In a report of his meetings with Dr. Najib, Misaq quoted Najib’s statements about the hostility of the Karmal faction to the “national reconciliation policy” and Babrak Karmal’s opposition to the policies of Mikhail Gorbachev, the last Soviet ruler. In these quotes from Dr. Najib, Misaq has no new points not mentioned in the memoirs of other high-ranking people of the PDPA. After the Red Army left Afghanistan, Dr. Najib released most of Amin’s friends and colleagues, including Dr. Shah Wali, Abdul Qudos Ghorbandi, Abdul Hakim Sharee Jawozjani, and several others, from prison and assigned them to critical party and government duties. Dr. Najib did this to strengthen his position against the faction loyal to Karmal. Abdul Karim Misaq did not participate in Shahnawaz Tanai’s Coup against Dr. Najib. When Babrak Karmal came to power, like Dasgir Panjshiri and Saleh Mohammad Ziri, he did not express regret for being with the “killer of Comrade Taraki”.
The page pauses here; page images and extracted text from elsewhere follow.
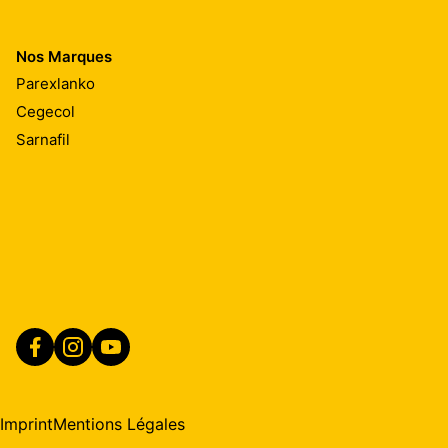
Nos Marques
Parexlanko
Cegecol
Sarnafil
Imprint
Mentions Légales
trouver un distributeur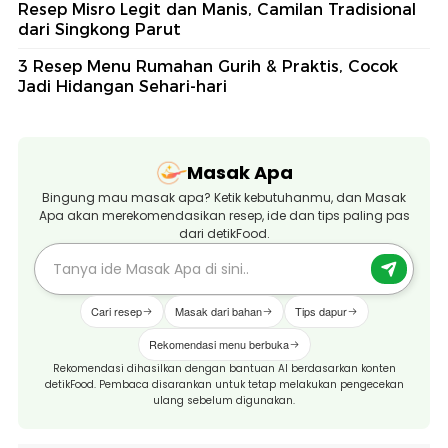
Resep Misro Legit dan Manis, Camilan Tradisional
dari Singkong Parut
3 Resep Menu Rumahan Gurih & Praktis, Cocok
Jadi Hidangan Sehari-hari
Masak Apa
Bingung mau masak apa? Ketik kebutuhanmu, dan Masak
Apa akan merekomendasikan resep, ide dan tips paling pas
dari detikFood.
Cari resep
Masak dari bahan
Tips dapur
Rekomendasi menu berbuka
Rekomendasi dihasilkan dengan bantuan AI berdasarkan konten
detikFood. Pembaca disarankan untuk tetap melakukan pengecekan
ulang sebelum digunakan.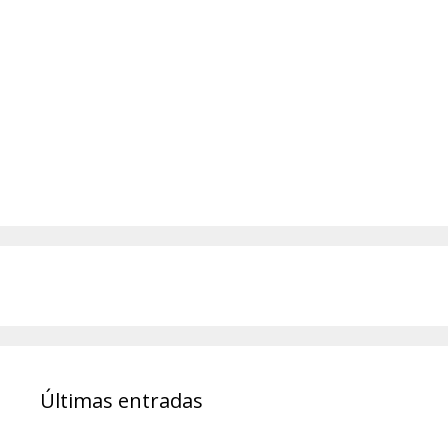
Últimas entradas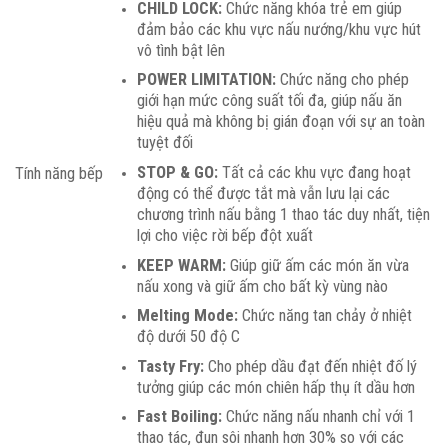
CHILD LOCK:
Chức năng khóa trẻ em giúp
đảm bảo các khu vực nấu nướng/khu vực hút
vô tình bật lên
POWER LIMITATION:
Chức năng cho phép
giới hạn mức công suất tối đa, giúp nấu ăn
hiệu quả mà không bị gián đoạn với sự an toàn
tuyệt đối
STOP & GO:
Tất cả các khu vực đang hoạt
Tính năng bếp
động có thể được tắt mà vẫn lưu lại các
chương trình nấu bằng 1 thao tác duy nhất, tiện
lợi cho việc rời bếp đột xuất
KEEP WARM:
Giúp giữ ấm các món ăn vừa
nấu xong và giữ ấm cho bất kỳ vùng nào
Melting Mode:
Chức năng tan chảy ở nhiệt
độ dưới 50 độ C
Tasty Fry:
Cho phép dầu đạt đến nhiệt đố lý
tưởng giúp các món chiên hấp thụ ít dầu hơn
Fast Boiling:
Chức năng nấu nhanh chỉ với 1
thao tác, đun sôi nhanh hơn 30% so với các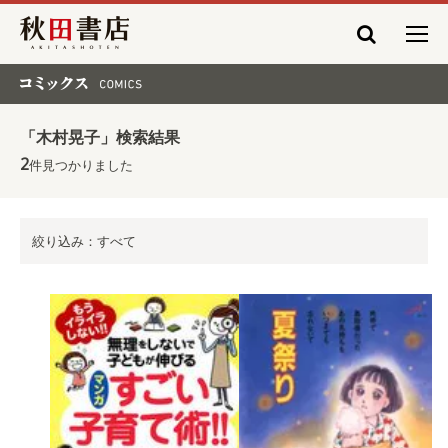
秋田書店
コミックス COMICS
「木村晃子」検索結果
2
件見つかりました
絞り込み：すべて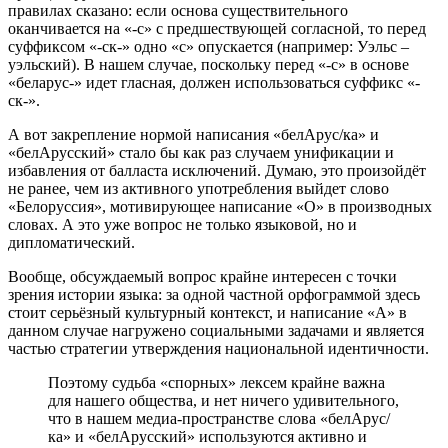
правилах сказано: если основа существительного
оканчивается на «-с» с предшествующей согласной, то перед
суффиксом «-ск-» одно «с» опускается (например: Уэльс –
уэльский). В нашем случае, поскольку перед «-с» в основе
«беларус-» идет гласная, должен использоваться суффикс «-
ск-».
А вот закрепление нормой написания «белАрус/ка» и
«белАрусский» стало бы как раз случаем унификации и
избавления от балласта исключений. Думаю, это произойдёт
не ранее, чем из активного употребления выйдет слово
«Белоруссия», мотивирующее написание «О» в производных
словах. А это уже вопрос не только языковой, но и
дипломатический.
Вообще, обсуждаемый вопрос крайне интересен с точки
зрения истории языка: за одной частной орфограммой здесь
стоит серьёзный культурный контекст, и написание «А» в
данном случае нагружено социальными задачами и является
частью стратегии утверждения национальной идентичности.
Поэтому судьба «спорных» лексем крайне важна
для нашего общества, и нет ничего удивительного,
что в нашем медиа-пространстве слова «белАрус/
ка» и «белАрусский» используются активно и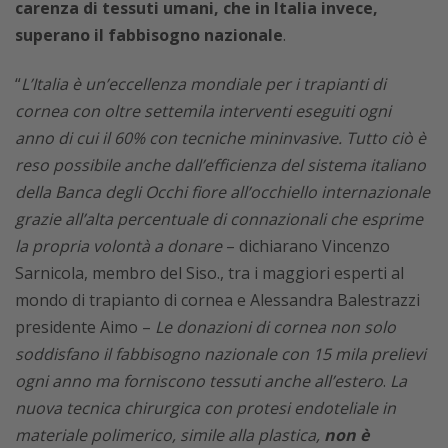
carenza di tessuti umani, che in Italia invece,
superano il fabbisogno nazionale
.
“
L’Italia è un’eccellenza mondiale per i trapianti di
cornea con oltre settemila interventi eseguiti ogni
anno di cui il 60% con tecniche mininvasive. Tutto ciò è
reso possibile anche dall’efficienza del sistema italiano
della Banca degli Occhi fiore all’occhiello internazionale
grazie all’alta percentuale di connazionali che esprime
la propria volontà a donare
– dichiarano Vincenzo
Sarnicola, membro del Siso., tra i maggiori esperti al
mondo di trapianto di cornea e Alessandra Balestrazzi
presidente Aimo –
Le donazioni di cornea non solo
soddisfano il fabbisogno nazionale con 15 mila prelievi
ogni anno ma forniscono tessuti anche all’estero
.
La
nuova tecnica chirurgica con protesi endoteliale in
materiale polimerico, simile alla plastica,
non è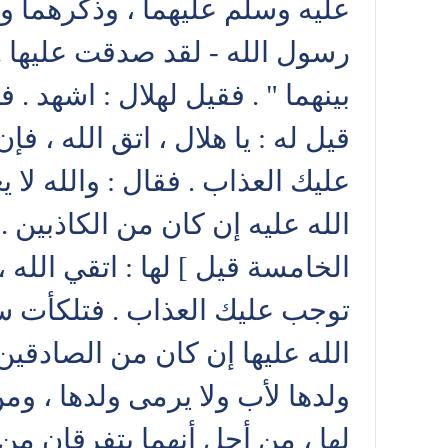
عليه وسلم عليهما ، وذكرهما وأخ
رسول الله - لقد صدقت عليها . 
بينهما " . فقيل لهلال : اشهد .
قيل له : يا هلال ، اتق الله ، 
عليك العذاب . فقال : والله لا 
الله عليه إن كان من الكاذبين . 
الخامسة قيل ] لها : اتقي الله 
توجب عليك العذاب . فتلكأت س
الله عليها إن كان من الصادقين
ولدها لأب ولا يرمى ولدها ، ومن
لها ، من أجل أنهما يتفرقان من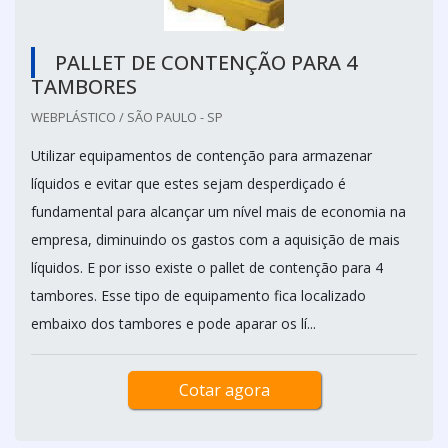
PALLET DE CONTENÇÃO PARA 4
TAMBORES
WEBPLÁSTICO / SÃO PAULO - SP
Utilizar equipamentos de contenção para armazenar
líquidos e evitar que estes sejam desperdiçado é
fundamental para alcançar um nível mais de economia na
empresa, diminuindo os gastos com a aquisição de mais
líquidos. E por isso existe o pallet de contenção para 4
tambores. Esse tipo de equipamento fica localizado
embaixo dos tambores e pode aparar os lí...
Cotar agora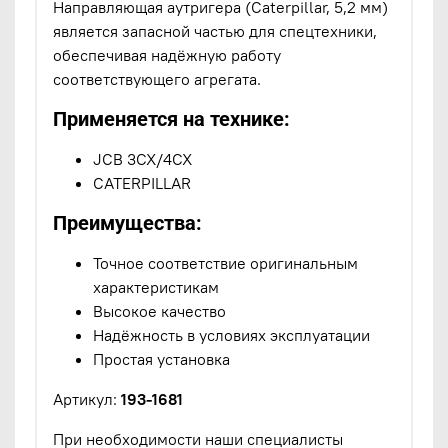
Направляющая аутригера (Caterpillar, 5,2 мм)
является запасной частью для спецтехники,
обеспечивая надёжную работу
соответствующего агрегата.
Применяется на технике:
JCB 3CX/4CX
CATERPILLAR
Преимущества:
Точное соответствие оригинальным
характеристикам
Высокое качество
Надёжность в условиях эксплуатации
Простая установка
Артикул:
193-1681
При необходимости наши специалисты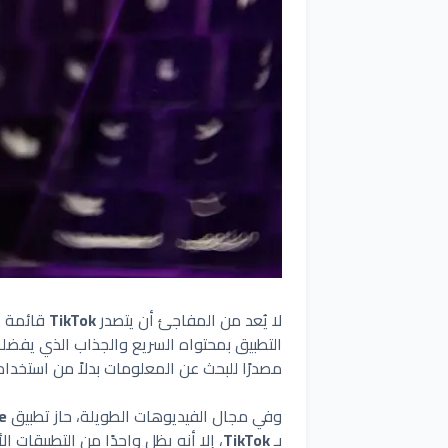
لا يُعد من المفاجئ أن يتصدر
TikTok
التطبيق بمحتواه السريع والجذاب الذي يفضله
مصدرًا للبحث عن المعلومات بدلاً من استخدام
وفي مجال الفيديوهات الطويلة، حاز تطبيق
e
بـ
TikTok
، إلا أنه يظل واحدًا من التطبيقات الأساسية لجيل Z لمتابعة المح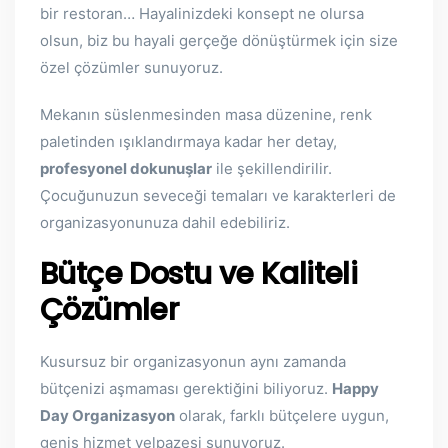
bir restoran… Hayalinizdeki konsept ne olursa
olsun, biz bu hayali gerçeğe dönüştürmek için size
özel çözümler sunuyoruz.
Mekanın süslenmesinden masa düzenine, renk
paletinden ışıklandırmaya kadar her detay,
profesyonel dokunuşlar
ile şekillendirilir.
Çocuğunuzun seveceği temaları ve karakterleri de
organizasyonunuza dahil edebiliriz.
Bütçe Dostu ve Kaliteli
Çözümler
Kusursuz bir organizasyonun aynı zamanda
bütçenizi aşmaması gerektiğini biliyoruz.
Happy
Day Organizasyon
olarak, farklı bütçelere uygun,
geniş hizmet yelpazesi sunuyoruz.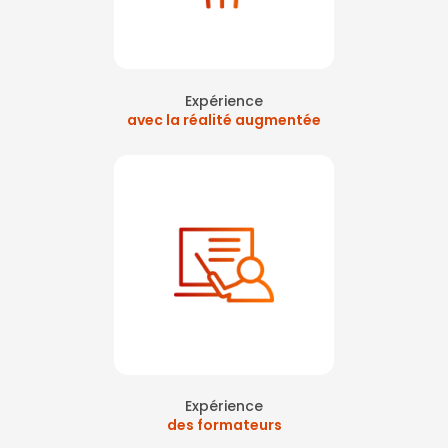
Expérience
avec la réalité augmentée
Expérience
des formateurs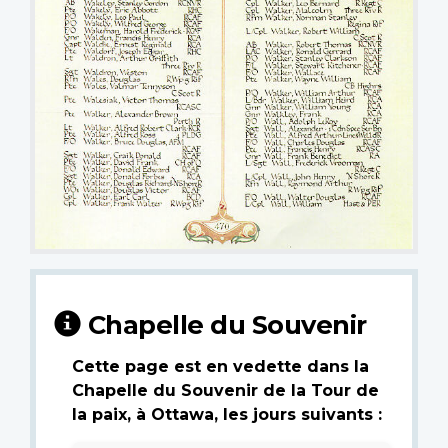
Chapelle du Souvenir
Cette page est en vedette dans la
Chapelle du Souvenir de la Tour de
la paix, à Ottawa, les jours suivants :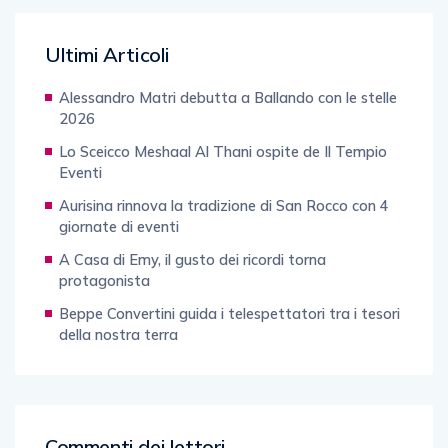
Ultimi Articoli
Alessandro Matri debutta a Ballando con le stelle
2026
Lo Sceicco Meshaal Al Thani ospite de Il Tempio
Eventi
Aurisina rinnova la tradizione di San Rocco con 4
giornate di eventi
A Casa di Emy, il gusto dei ricordi torna
protagonista
Beppe Convertini guida i telespettatori tra i tesori
della nostra terra
Commenti dei lettori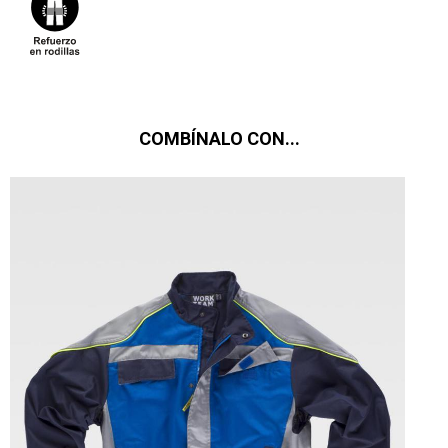
COMBÍNALO CON...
However, Misaq has not reported some significant developments of the Taraki-Amin era in his book. For example, in this book, the mass revolt of “24th of Hut of 1357” in Herat and Taraki and Amin’s response to this event is not discussed in detail. The documents of the Soviet government show that after this revolt, Taraki and Amin demanded the deployment of Soviet military forces in Afghanistan to provide military support to their government against other possible rebellions. Another important event of that era is the deployment of several special forces and helicopters of the Red Army in the Bagram and Khwaja Rawash air bases. Those special forces of the Soviet intelligence that carried out the operation to kill Amin in 1358 used the facilities they had in Bagram and Khwaja Rawash. There is no reflection regarding the issue of the unannounced deployment of many Soviet soldiers in Bagram and Khwaja Rawash before the “6th of Jadi” event.
Abdul Karim Misaq presents himself as bound by the organizational principles and ideals of the PDPA throughout the book. The reason for his opposition to Karmal is somehow related to the murder without trial of Amin and the “unprincipled” promotion of Karmal to the General Secretary position. However, Misaq does not answer why, despite Taraki’s murder without trial and the Coup against him, he continued cooperating with Amin and did not leave the Party and the government. But despite these, the book “Memories and Conversations from the Past” is one of the critical sources of knowledge about the Taraki and Amin era.